I'll give an example in which I have used eval and where I think it was the best choice.
I was writing a simple software testing utility ... something to test whether student exercises were conforming to the assignment requirements. The goal was to provide a way for a simple configuration file to serve as a test specification (to get around a "chicken-and-egg" issue of using a programming language to describe/document/implement the test cases for elementary programming assignments).
I based my harness on the ConfigParser in the standard libraries. However, I did want the ability to represent arbitrary Python strings (including interpolations of \n, \t, and especially any interpolated hex encoded ASCII characters in the values read therefrom.
My solution was a try around an parsed_string=eval('''%s''' % cfg_read_item) followed by a try of the triple quoteddouble-quoted version ("""%s""") of the same.
This is a case where the alternative would have been to write (or find a pre-written) Python language parser and figure out how to include and adapt it to my program.
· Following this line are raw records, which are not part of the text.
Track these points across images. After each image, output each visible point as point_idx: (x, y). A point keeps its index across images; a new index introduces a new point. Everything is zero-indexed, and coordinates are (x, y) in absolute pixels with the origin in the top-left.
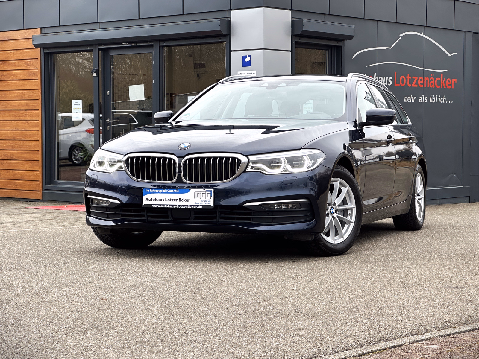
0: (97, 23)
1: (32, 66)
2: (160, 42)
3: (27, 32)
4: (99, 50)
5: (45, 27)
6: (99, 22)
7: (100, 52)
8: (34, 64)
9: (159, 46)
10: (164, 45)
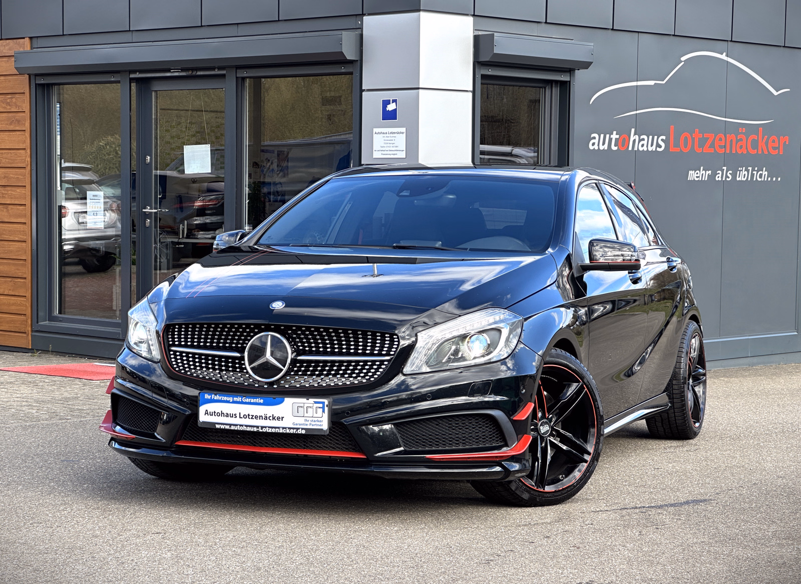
0: (128, 32)
1: (14, 107)
2: (237, 70)
3: (8, 45)
4: (131, 80)
5: (37, 37)
6: (133, 31)
7: (133, 85)
8: (18, 104)
9: (237, 77)
10: (246, 75)
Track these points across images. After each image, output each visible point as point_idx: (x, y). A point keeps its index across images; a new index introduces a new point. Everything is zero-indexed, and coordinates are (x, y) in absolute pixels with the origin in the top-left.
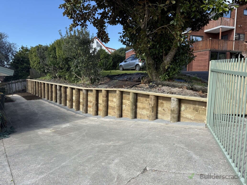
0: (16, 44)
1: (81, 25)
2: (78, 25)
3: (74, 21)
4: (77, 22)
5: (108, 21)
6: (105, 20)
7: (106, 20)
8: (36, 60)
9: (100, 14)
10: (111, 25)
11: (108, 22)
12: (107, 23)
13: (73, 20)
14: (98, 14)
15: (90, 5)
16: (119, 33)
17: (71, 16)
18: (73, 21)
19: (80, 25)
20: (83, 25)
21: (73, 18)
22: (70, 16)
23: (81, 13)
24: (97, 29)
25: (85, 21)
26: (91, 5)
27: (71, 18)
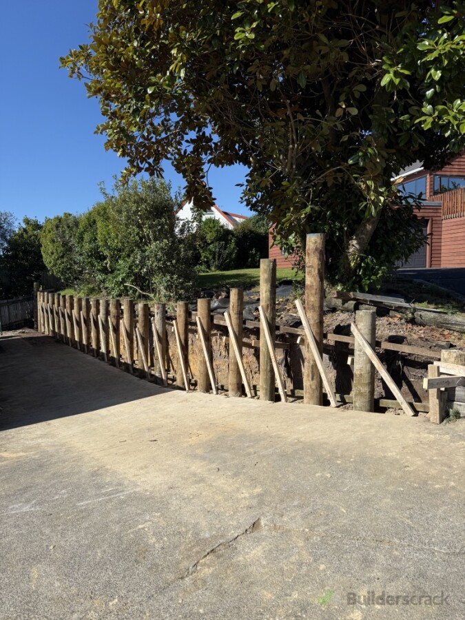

The risks are minimal (I'm not worried that student submitted code is going to trick my parser, break out if its jail, delete all my files, send my credit card numbers to Romania and so on)*
*(In part because I was testing them under Linux from an untrusted headless user account).
As here others have said, there are other use cases where you're building code from a template based on input data and need to execute that code (meta programming). You should always be able to accomplish those tasks in another way. However, whenever that alternative entails coding effort that approaches writing a general programming language parser/compiler/interpreter .... then eval may be the better approach.